**Exercise directions**
Here the job is to transcribe the data exactly while omitting the images.

**Record excerpts**
════

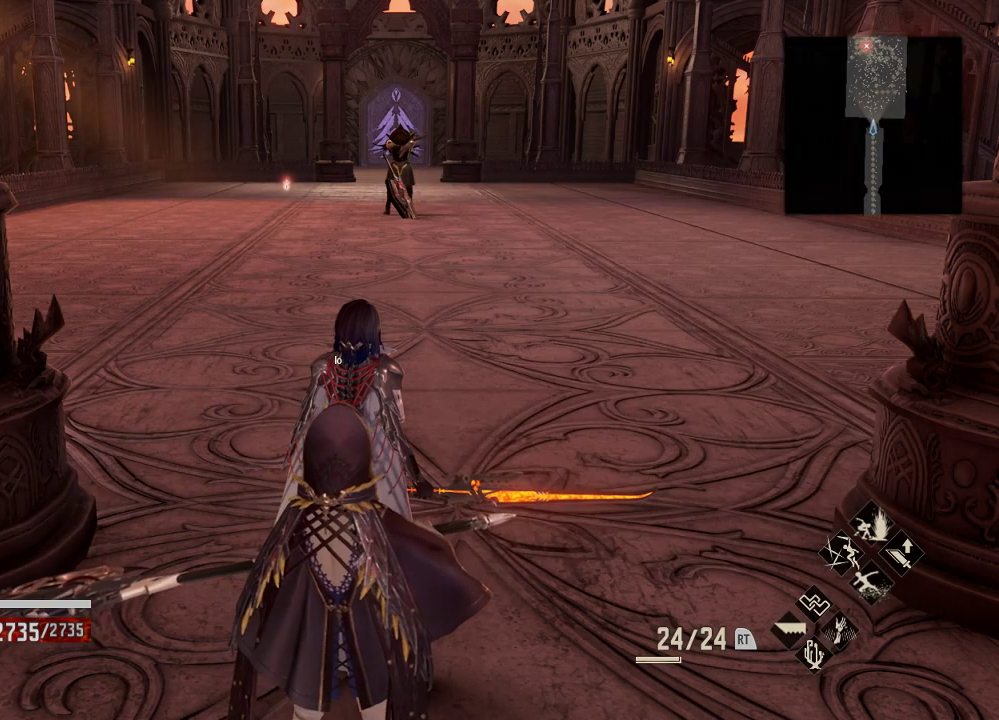
{"buttons": [], "left_stick": "center", "right_stick": "center", "events": []}
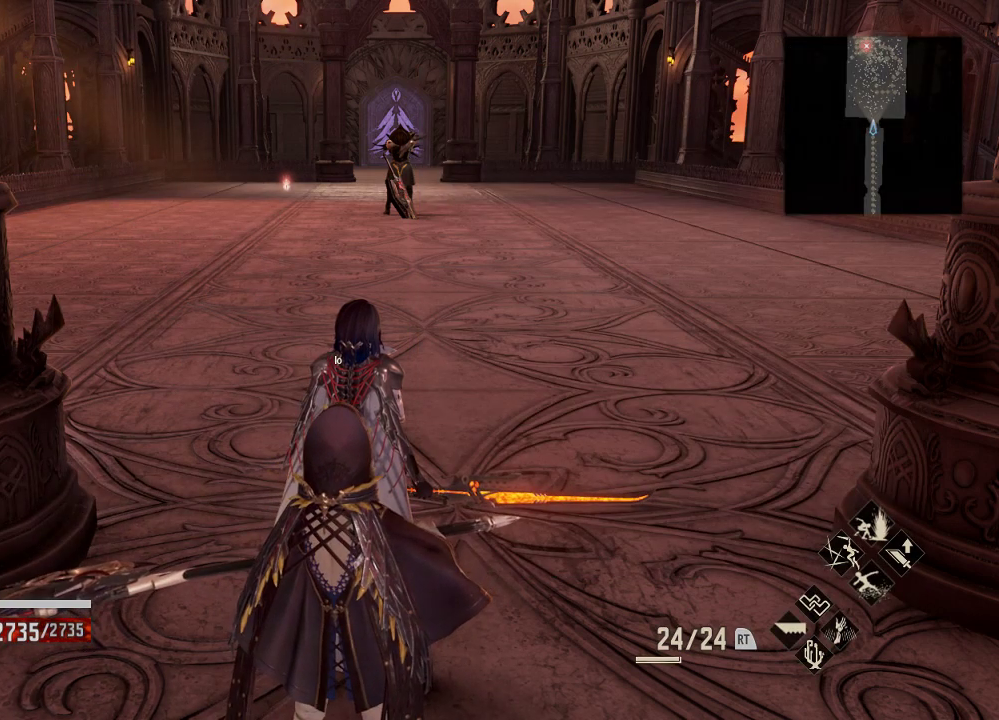
{"buttons": [], "left_stick": "center", "right_stick": "center", "events": []}
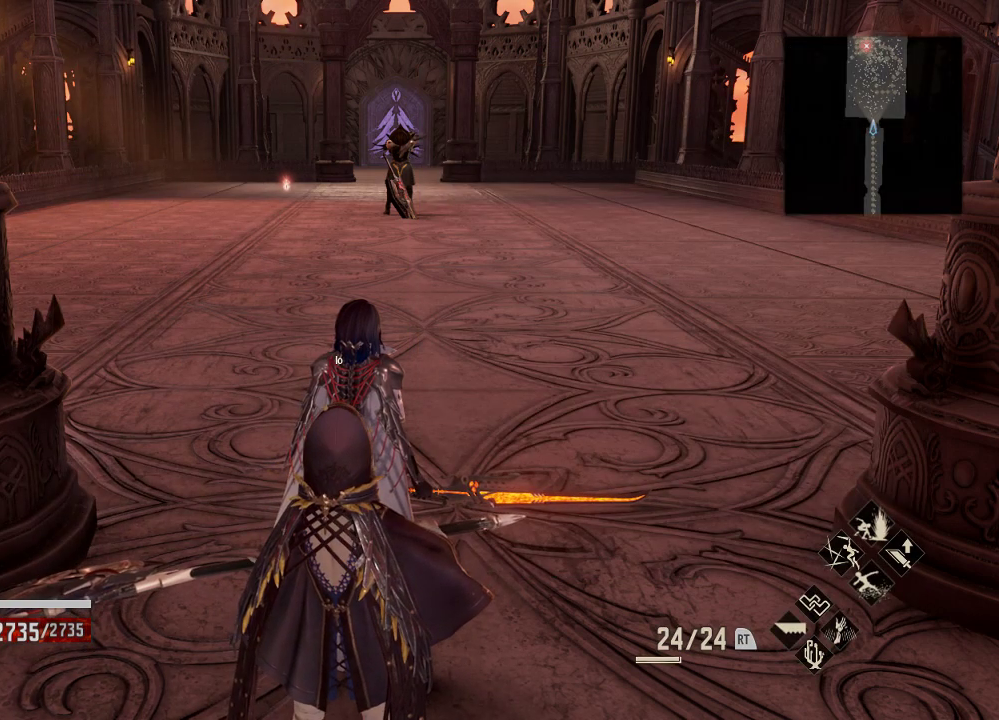
{"buttons": ["R2"], "left_stick": "center", "right_stick": "center", "events": [[467, "R2", "down"]]}
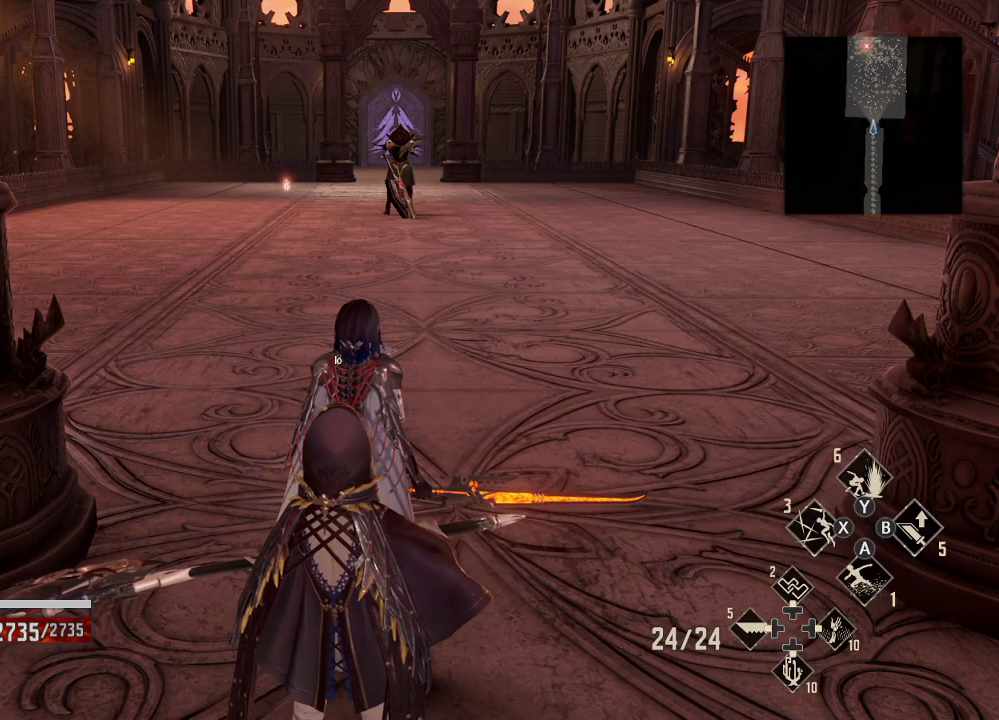
{"buttons": ["R2"], "left_stick": "center", "right_stick": "center", "events": []}
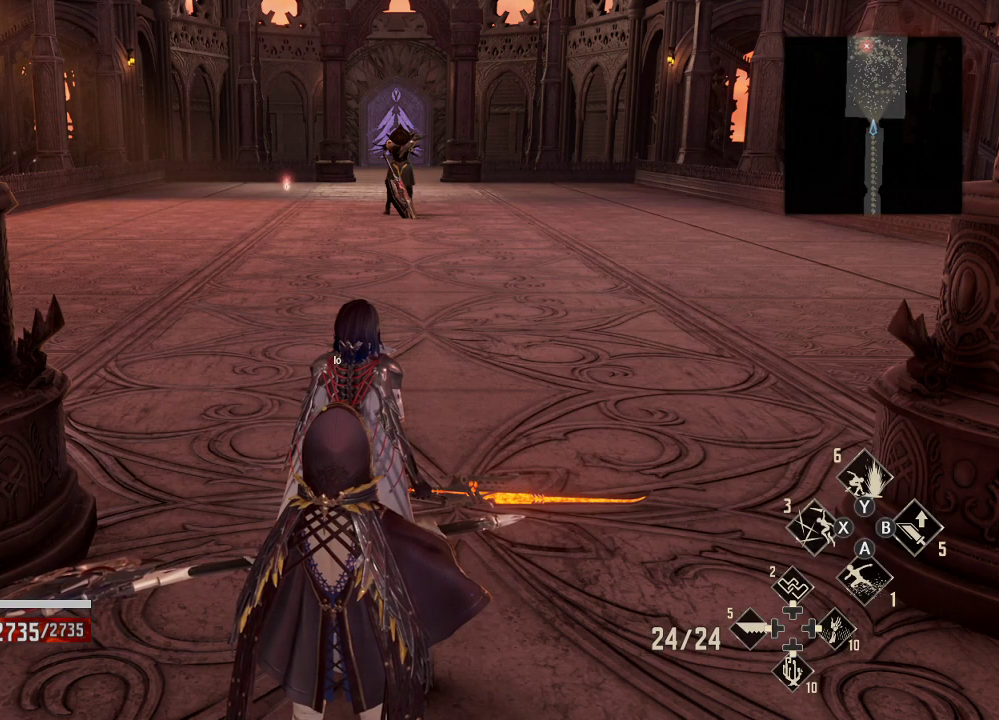
{"buttons": ["R2"], "left_stick": "center", "right_stick": "center", "events": []}
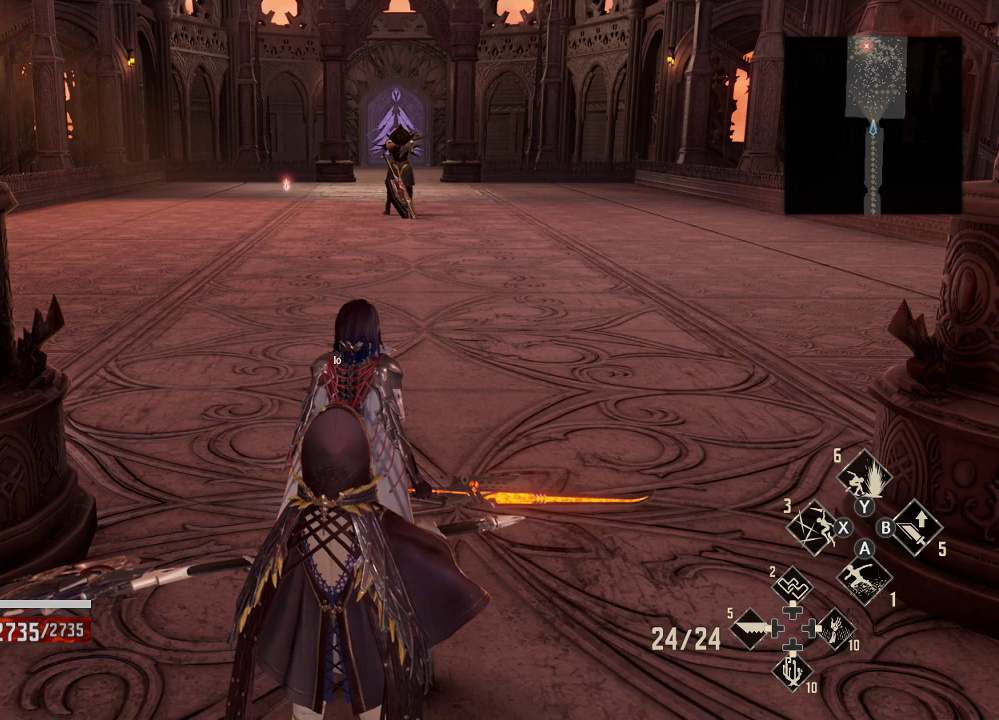
{"buttons": ["R2"], "left_stick": "center", "right_stick": "center", "events": []}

════

**The answer**
{"buttons": [], "left_stick": "center", "right_stick": "center", "events": []}
{"buttons": [], "left_stick": "center", "right_stick": "center", "events": []}
{"buttons": ["R2"], "left_stick": "center", "right_stick": "center", "events": [[467, "R2", "down"]]}
{"buttons": ["R2"], "left_stick": "center", "right_stick": "center", "events": []}
{"buttons": ["R2"], "left_stick": "center", "right_stick": "center", "events": []}
{"buttons": ["R2"], "left_stick": "center", "right_stick": "center", "events": []}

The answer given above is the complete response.